Recently a colleague said that there was no return on investment (ROI) for Intrapreneurship for large organizations. The financials did not justify the investment. He is both right and wrong. It depends on your perspective.
1. Are you looking at the traditional ROI when 80% of assets were tangible and a majority of the percent increase in GDP was from tangible assets or are you looking at the new reality where 80% of organizations assets are now intangible?
According to the U.S. Bureau of Economic Analysis (BEA) “intangible assets drove 90% of GDP growth between 2000 and 2005.” Intangible assets include investments in research and development, design and development and human capital.

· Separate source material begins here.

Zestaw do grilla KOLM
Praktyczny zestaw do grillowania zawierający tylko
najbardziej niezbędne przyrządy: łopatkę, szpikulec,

2. Are you looking at human capital as an expense or an investment? Employee salaries make up half of many company’s operating expenses. Investors have been evaluating the worth of companies based on intangible assets for years.
In his article Return on Intangibles Jay Cross says, “Instead of relying on expectations for a stable past, investors began betting on the future.” They are placing bets on human capital – “the know-how and abilities of an organizations people”.

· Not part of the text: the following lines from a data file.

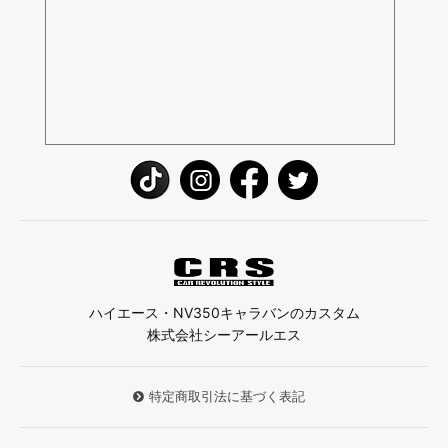
ハイエース・NV350キャラバンのカスタム
株式会社シーアールエス
特定商取引法に基づく表記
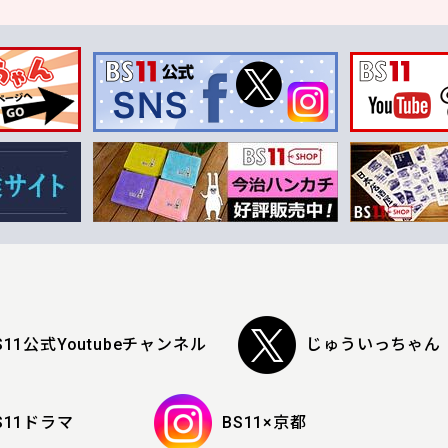
S11公式Youtubeチャンネル
じゅういっちゃん
S11ドラマ
BS11×京都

3. Are you investing in people that can be effective in the core business or those that can build new growth businesses? A high potential in the core business is not necessarily a high potential when it comes to building a new business.
In his article The Entrepreneurial Employee, Steve Strauss reminds us that, “The growth of many corporate giants has been achieved by the entrepreneurs within. Think Apple, Google, Intel, Lockheed-Martin and many more.”

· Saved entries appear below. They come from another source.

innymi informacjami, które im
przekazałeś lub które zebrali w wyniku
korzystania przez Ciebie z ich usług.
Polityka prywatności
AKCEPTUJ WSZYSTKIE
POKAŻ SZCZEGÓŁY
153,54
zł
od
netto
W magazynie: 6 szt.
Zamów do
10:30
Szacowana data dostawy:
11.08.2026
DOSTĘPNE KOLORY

4. Are you investing in transformational innovations or product line extensions and enhancements? Most organizations have spent the last decade investing in products and services that were mature or at the end of their life cycle.
According to Accenture, “Fully 64% of the 591 companies – are still focusing largely on line extensions” which translates into low returns and little business value. “Only 20% view their innovations as game changers.”
5. Are you making a distinction between the types of innovations you are developing? The type of innovation impacts key elements of Intrapreneurship – the type of resources, leaders, systems and processes, environment, risk taking and metrics.
Organizations often fail to understand the distinction between different types of innovations and why each of them requires a different set of skills and capabilities.
6. Are your leaders talking about Intrapreneurship but not actually doing anything about it? Intellectually executives understand the importance of being more intrapreneurial but emotionally they have not bought in. They do not have an experience base they can relate to.
In the article It Sounds Great in Theory, Susan Mazza says “It is only when you take action that you can begin to observe the gap between what you think you know and understand and what you actually know.” Intrapreneurship is an intellectual and emotional experience. It’s all about the experience.
The academic world has found that there is an ROI for Intrapreneurship – higher levels of productivity, engagement, innovation and financial performance. The business world is more skeptical.
Many organizations are concerned that the risks of implementing Intrapreneurship outweigh the benefits. Financial risk is the most obvious but perhaps the bigger risks are not so obvious. There is the risk of losing some of your best and brightest employees, a risk to your reputation and competitive position in the marketplace – the very things that create value today.
Intrapreneurship is a way of thinking and acting. It’s a mindset, a competence, a way of being. It’s how you see the world – the old world and the new world.
It really depends on your perspective. What do you think! Is there an ROI for Intrapreneurship?